◆ **PAGE**
········

# magtech pro 12 ga shotgun



## ewat095 (Nov 30, 2011)

i have a nice magtech pro 12 ga shot gun. my stock and pump are glazed walnut, and the stock chipped up near the metal. i am not sure really what to do. it still shoots/works fine but im not sure about what to do about the stock? can i get it fixed? do i need a new one? i cant find any magtech stocks...does anyone know where i can get any? will a remington stock fit my gun? i kinda wanna replace it with a came synthetic stock but not sure about how to go about doing any of this.I NEED HELP!


----------



## ewat095 (Dec 3, 2011)

can anyone help???


----------



## IMAPEOPLEPERSON (Dec 3, 2011)

Is Magtech the importer or the Manufacturer? It may be a CBC from Brazil. Sounds like a 586 pump.Can you put a picture of the chipped area. It may be repairable. Numerich has a pistol grip for it,  Check this guy out for stock replacements  http://www.gun-parts.com/brazil/  . Good luck and hope this helps.


----------



## ewat095 (Dec 5, 2011)

im not positive. i just know its a magtech pro 12 gauge. ive been told by several gun smiths that its a very nice gun. i cant get a picture on her, not sure how to.


----------



## ewat095 (Dec 6, 2011)

imported by magtech and made in brazil


----------



## ewat095 (Dec 6, 2011)

········

◆ **Stored entries**
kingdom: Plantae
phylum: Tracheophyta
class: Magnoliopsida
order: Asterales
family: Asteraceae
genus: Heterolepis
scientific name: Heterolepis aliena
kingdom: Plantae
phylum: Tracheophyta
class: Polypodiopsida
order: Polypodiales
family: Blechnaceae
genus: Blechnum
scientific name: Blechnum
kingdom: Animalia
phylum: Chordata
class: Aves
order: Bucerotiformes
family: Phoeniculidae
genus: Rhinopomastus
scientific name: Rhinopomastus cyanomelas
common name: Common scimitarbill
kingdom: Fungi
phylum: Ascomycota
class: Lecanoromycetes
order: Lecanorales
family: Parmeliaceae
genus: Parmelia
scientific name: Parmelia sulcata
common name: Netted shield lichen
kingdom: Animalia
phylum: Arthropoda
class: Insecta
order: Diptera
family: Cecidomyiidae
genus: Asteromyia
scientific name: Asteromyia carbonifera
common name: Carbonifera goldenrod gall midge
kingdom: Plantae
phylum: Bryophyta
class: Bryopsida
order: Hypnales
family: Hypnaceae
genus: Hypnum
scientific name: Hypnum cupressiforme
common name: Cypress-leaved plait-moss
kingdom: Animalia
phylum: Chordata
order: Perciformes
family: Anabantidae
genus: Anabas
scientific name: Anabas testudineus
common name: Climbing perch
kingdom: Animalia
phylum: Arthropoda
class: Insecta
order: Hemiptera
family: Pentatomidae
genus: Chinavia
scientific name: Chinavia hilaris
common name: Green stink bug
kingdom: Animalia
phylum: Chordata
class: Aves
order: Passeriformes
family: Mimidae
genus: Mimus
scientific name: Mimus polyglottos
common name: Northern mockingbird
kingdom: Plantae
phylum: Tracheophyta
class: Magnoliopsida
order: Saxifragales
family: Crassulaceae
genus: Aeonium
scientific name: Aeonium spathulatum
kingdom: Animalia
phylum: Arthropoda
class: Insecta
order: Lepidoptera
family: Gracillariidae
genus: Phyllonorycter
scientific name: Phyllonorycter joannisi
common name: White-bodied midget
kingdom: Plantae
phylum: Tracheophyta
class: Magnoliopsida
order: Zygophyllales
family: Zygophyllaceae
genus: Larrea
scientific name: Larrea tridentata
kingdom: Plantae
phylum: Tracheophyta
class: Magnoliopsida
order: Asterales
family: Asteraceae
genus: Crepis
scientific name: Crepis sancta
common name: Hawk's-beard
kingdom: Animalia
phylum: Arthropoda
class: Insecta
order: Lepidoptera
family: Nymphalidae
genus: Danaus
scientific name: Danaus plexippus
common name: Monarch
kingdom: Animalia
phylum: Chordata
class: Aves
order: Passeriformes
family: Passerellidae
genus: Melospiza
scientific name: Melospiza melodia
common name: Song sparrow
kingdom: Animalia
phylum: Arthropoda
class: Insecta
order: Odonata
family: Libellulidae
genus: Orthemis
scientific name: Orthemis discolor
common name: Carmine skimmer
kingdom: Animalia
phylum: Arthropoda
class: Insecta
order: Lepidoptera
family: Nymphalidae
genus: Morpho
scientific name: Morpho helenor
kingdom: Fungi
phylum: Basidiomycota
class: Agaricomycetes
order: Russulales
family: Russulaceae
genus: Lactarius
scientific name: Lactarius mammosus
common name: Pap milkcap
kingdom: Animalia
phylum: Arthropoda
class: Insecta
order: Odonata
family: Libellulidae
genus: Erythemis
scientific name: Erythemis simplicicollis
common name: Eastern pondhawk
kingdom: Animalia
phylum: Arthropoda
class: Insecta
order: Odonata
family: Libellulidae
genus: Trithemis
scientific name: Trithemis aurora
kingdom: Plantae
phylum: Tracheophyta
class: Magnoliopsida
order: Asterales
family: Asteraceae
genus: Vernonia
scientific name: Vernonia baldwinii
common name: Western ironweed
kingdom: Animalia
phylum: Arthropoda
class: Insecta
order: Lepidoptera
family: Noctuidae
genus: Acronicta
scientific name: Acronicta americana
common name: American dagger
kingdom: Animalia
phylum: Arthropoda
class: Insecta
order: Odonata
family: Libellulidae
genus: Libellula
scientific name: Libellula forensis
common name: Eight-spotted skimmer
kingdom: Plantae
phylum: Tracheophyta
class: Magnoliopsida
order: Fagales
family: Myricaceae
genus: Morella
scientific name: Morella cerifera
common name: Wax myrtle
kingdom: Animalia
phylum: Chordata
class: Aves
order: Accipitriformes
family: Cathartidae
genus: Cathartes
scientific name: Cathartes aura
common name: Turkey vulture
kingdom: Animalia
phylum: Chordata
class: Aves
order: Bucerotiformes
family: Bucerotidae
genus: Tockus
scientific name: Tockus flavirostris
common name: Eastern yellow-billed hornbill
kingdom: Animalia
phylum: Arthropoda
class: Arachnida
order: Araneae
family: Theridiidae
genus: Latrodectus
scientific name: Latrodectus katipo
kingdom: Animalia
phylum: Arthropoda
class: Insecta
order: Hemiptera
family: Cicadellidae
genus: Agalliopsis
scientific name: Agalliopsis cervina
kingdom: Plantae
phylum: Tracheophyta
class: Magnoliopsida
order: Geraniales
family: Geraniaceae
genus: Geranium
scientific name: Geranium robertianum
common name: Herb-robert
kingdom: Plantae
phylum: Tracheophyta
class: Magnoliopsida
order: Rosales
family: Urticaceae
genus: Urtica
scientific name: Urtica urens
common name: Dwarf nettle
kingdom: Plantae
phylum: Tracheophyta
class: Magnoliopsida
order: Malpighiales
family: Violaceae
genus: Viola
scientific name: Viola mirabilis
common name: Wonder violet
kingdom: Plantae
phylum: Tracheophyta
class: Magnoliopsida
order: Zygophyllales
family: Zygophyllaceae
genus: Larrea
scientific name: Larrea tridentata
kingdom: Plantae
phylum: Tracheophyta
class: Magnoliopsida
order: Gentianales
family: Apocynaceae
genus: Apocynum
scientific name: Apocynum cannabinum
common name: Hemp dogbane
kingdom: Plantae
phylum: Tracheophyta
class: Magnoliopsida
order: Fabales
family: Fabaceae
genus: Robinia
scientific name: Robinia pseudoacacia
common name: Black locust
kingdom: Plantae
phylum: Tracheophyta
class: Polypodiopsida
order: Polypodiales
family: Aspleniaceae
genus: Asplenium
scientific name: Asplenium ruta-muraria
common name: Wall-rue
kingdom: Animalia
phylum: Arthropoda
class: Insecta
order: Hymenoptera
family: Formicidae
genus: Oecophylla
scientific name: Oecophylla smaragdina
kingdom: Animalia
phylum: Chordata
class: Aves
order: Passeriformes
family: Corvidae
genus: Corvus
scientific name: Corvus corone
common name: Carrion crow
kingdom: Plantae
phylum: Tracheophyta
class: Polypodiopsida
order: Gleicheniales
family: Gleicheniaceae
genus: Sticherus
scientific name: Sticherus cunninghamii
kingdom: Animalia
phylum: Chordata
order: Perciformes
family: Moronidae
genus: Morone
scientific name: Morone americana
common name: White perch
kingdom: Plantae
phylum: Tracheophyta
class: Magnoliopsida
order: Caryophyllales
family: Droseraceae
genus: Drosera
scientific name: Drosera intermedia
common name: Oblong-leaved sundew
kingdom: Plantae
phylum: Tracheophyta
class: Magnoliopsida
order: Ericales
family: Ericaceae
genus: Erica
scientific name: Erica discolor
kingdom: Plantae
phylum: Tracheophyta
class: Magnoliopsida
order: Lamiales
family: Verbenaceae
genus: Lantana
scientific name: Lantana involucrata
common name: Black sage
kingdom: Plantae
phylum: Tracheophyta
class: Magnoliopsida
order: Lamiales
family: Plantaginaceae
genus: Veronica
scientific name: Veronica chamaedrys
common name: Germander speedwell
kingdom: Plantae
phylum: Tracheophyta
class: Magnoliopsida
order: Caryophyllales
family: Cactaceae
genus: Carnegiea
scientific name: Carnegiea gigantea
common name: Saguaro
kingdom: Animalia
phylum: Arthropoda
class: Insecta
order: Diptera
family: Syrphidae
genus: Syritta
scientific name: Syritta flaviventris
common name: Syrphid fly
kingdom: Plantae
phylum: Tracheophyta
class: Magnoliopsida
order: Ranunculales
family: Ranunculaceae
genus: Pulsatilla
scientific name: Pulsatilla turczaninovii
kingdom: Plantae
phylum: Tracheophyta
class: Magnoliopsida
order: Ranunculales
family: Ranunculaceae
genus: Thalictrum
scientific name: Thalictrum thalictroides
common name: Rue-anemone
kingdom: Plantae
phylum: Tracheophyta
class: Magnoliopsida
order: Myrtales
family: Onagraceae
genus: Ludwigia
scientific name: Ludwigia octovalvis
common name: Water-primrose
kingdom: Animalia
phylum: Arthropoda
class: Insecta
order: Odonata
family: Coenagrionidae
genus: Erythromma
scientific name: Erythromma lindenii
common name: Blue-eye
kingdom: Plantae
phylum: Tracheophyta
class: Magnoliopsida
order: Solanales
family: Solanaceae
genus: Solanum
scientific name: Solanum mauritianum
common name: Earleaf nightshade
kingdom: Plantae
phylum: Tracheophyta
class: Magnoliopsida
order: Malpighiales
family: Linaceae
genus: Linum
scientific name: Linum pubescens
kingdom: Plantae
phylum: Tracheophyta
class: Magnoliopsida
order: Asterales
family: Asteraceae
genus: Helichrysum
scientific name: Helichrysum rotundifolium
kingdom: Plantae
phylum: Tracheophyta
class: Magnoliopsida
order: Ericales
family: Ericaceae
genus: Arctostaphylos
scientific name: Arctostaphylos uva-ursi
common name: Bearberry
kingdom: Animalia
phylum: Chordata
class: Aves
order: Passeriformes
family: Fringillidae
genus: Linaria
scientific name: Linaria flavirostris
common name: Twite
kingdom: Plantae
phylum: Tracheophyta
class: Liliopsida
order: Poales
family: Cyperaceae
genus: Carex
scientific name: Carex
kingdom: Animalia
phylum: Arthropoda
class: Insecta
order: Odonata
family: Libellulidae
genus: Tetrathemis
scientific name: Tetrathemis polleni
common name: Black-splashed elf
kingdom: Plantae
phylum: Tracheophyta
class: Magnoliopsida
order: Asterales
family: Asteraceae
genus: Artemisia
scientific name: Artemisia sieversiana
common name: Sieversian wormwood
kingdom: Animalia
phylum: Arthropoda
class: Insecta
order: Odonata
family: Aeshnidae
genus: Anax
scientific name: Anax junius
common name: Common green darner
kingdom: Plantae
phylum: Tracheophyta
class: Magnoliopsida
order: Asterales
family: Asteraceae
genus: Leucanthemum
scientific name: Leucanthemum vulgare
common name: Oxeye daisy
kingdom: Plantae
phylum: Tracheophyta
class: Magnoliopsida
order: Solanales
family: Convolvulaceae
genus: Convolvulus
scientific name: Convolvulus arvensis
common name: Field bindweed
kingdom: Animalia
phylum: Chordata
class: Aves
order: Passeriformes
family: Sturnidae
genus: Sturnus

········

◆ **WHAT IS ASKED**
1 - According to the shotgun thread, what are the stock and pump made of?
2 - Give every distinct date on which a post appears in the shotgun thread.
3 - Continue the forum thread about the Magtech shotgun from the point where it stops.

◆ **ANSWERS TO THE EXERCISES**
1 - Glazed walnut.

2 - Nov 30, 2011; Dec 3, 2011; Dec 5, 2011; Dec 6, 2011

3 -
i did not see my gun or model on that website.....not sure if those stocks will fit. they are similar but i dont wanna go thru all the hassle of getting one if it might not fit


----------



## ewat095 (Dec 9, 2011)

no solutions so far.....still need help


----------



## frankwright (Dec 9, 2011)

It is probably going to be very difficult to find anything for your shotgun. They were imported by CBC now Magtech and very few parts or accessories are available.

I don't know which one you have but the two imported most were a single shot and an 870 clone the magtech 586.

If yours happens to be a 586, there is a slim chance 870 stocks might fit. Best bet is to find someone close by with an 870 and compare.


----------



## ewat095 (Dec 10, 2011)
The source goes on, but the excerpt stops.